This notebook sets up and runs the training loop for both DIAMOND or uDIAMOND model as part of our project. The goal is to evaluate how noise conditioning affects policy learning, visual fidelity, and computational efficiency in imagined rollouts.
-
Clones the uDIAMOND repository:
- Repository: https://github.com/BillKG-exe/uDIAMOND
-
Installs required dependencies, including:
torch,gym,gymnasium[atari],wandb,hydra-core,torcheval
-
Log in to Weights & Biases (wandb) for experiment tracking. The training information such as losses of the diffrent models involved as well as console logs are stored on wandb.
-
Runs DIAMOND training:
- Environment:
BreakoutNoFrameskip-v4 - Noise conditioning parameter:
noise_conditioning=trueto setup DIAMOND architecture with noise conditioning or false to activate uDIAMOND architecture which removes noise conditioning.
- Environment:
To run the uDIAMOND version (without noise conditioning), run the command as shown below:
!python3 src/main.py \
"env.train.id=BreakoutNoFrameskip-v4" \
"agent.denoiser.noise_conditioning=false"Training both DIAMOND and uDIAMOND models requires substantial compute resources. Due to the use of diffusion models and the iterative denoising process involved in generating frame predictions, training is computationally intensive, therefore heavily relies on GPUs.

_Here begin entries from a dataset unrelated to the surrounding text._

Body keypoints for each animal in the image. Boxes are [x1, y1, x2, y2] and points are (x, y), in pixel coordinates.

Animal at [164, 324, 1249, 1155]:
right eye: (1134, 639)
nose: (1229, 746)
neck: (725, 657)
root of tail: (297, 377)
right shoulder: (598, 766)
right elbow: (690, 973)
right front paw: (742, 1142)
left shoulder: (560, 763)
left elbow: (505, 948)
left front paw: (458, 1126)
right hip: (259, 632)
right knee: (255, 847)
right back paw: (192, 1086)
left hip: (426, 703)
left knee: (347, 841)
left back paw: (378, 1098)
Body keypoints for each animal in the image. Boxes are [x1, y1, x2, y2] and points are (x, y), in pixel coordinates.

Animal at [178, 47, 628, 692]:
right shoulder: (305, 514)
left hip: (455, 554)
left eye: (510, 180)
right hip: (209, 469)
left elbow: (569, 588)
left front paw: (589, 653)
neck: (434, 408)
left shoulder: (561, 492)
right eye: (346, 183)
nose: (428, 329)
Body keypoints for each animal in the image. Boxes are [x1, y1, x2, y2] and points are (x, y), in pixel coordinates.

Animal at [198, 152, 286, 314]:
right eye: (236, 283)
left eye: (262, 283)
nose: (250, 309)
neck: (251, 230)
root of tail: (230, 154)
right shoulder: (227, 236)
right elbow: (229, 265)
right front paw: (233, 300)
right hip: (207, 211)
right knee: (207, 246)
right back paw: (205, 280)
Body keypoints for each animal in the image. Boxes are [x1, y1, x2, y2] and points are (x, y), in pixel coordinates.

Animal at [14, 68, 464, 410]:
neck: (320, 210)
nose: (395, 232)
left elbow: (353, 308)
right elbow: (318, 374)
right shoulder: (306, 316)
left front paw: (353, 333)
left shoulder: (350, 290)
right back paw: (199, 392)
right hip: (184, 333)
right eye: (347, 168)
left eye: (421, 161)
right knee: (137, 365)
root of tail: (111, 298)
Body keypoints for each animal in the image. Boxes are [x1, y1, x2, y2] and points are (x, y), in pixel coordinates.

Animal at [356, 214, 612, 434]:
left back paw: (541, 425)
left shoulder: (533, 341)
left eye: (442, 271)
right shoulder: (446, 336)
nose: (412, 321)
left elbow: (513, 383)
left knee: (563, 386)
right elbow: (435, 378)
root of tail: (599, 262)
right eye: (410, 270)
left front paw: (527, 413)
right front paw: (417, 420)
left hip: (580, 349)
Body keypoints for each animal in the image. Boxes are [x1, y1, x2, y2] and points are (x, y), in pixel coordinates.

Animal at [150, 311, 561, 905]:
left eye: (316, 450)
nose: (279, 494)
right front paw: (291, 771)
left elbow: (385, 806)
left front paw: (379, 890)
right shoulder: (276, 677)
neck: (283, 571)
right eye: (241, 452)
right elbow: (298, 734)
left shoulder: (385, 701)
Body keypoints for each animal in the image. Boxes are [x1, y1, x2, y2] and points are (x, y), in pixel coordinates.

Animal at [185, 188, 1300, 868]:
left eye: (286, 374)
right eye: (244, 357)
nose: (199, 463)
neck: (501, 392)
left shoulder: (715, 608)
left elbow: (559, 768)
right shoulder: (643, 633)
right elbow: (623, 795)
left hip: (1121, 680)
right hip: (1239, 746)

Running this notebook on a CPU-only environment is not recommended and will result in extremely slow training. We used Kaggle to run our notebook using their GPU T4 x 2. The training resulted in about 1 hour for 140. Training it on the orginal number of epochs as DIAMOND(1000 epochs) will take couple days.
uDIAMOND is a variation of the DIAMOND model from Diffusion for World Modeling:
Visual Details Matter in Atari. The
uDiamond model implements DIAMOND without noise conditioning.